#### Records shown

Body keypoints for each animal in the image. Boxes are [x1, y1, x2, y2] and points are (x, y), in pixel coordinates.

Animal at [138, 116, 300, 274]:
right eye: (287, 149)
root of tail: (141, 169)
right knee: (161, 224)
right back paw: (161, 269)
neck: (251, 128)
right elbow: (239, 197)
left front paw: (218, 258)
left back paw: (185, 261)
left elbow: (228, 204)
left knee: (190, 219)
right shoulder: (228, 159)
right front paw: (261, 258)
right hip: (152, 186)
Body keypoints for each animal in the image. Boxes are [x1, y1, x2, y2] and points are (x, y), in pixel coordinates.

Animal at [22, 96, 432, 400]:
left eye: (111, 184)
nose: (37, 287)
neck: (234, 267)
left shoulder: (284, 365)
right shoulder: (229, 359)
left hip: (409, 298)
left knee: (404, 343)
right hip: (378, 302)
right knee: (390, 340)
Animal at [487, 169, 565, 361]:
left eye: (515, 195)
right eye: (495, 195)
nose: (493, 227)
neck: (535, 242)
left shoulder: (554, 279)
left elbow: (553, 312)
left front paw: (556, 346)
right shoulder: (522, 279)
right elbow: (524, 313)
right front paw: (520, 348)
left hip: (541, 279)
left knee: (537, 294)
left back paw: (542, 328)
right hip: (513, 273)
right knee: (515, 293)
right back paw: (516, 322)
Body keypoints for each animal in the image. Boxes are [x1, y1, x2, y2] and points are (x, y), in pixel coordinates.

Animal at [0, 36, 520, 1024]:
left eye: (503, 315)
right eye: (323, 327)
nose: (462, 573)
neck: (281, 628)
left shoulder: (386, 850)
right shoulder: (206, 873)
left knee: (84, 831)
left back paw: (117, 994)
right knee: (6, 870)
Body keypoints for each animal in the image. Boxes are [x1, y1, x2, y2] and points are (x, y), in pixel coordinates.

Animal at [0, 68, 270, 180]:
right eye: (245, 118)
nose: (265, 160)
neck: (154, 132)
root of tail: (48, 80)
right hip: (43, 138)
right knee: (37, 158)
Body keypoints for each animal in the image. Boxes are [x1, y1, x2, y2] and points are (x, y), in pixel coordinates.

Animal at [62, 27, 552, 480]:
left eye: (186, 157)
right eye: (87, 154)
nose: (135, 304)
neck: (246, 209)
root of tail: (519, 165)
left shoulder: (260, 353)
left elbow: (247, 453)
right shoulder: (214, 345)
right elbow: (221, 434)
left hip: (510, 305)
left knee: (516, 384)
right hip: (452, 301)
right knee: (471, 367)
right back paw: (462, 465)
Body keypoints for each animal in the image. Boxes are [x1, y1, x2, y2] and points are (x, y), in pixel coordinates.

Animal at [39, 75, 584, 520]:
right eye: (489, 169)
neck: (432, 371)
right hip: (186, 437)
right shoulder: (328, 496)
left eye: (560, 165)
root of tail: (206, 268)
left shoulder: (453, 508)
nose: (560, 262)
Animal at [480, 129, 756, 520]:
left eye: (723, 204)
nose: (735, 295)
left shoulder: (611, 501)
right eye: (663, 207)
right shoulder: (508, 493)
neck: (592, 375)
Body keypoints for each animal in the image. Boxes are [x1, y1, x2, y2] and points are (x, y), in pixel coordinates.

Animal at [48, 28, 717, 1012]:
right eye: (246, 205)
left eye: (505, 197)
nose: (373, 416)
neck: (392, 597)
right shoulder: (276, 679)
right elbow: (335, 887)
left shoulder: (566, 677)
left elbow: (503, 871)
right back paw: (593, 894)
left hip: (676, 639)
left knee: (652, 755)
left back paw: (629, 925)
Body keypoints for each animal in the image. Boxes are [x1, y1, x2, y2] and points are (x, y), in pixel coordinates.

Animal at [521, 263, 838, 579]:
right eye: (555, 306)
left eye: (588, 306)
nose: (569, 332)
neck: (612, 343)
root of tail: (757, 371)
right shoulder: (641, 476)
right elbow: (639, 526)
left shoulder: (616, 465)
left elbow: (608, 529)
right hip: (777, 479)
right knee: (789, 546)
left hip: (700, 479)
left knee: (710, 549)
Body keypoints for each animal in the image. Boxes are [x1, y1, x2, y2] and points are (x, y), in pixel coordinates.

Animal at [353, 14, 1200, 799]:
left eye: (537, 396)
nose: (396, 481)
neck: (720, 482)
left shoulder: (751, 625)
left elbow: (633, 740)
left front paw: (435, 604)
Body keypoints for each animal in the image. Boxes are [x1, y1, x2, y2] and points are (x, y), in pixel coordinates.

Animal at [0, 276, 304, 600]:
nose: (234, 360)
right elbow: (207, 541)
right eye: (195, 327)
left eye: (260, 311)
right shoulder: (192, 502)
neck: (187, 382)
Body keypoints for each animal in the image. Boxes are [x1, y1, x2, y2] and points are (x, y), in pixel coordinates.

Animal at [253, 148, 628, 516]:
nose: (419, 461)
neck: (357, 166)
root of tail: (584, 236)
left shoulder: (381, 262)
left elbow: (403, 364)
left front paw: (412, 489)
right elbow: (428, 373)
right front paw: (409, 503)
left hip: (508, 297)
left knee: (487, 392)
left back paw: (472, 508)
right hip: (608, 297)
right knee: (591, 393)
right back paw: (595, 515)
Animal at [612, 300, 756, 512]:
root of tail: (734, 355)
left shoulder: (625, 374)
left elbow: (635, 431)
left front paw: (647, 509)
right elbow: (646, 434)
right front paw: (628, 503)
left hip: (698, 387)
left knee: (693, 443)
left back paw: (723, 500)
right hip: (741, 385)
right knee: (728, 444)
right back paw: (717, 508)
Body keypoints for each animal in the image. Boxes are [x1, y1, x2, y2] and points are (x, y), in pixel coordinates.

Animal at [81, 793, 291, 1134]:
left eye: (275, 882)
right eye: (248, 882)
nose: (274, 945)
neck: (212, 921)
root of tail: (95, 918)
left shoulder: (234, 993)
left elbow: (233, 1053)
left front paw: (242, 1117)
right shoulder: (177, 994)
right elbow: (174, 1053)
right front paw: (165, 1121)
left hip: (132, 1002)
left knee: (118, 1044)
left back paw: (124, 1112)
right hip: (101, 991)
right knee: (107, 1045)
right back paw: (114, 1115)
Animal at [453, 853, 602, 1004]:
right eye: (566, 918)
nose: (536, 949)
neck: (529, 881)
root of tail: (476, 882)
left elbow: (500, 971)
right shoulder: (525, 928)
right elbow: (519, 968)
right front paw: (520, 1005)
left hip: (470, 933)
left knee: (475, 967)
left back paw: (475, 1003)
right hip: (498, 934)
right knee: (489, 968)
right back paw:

########

Problem requirements: Among the lines above, find those that contain the word "root" and copy them.

Solution for this task:
root of tail: (141, 169)
root of tail: (48, 80)
root of tail: (519, 165)
root of tail: (206, 268)
root of tail: (757, 371)
root of tail: (584, 236)
root of tail: (734, 355)
root of tail: (95, 918)
root of tail: (476, 882)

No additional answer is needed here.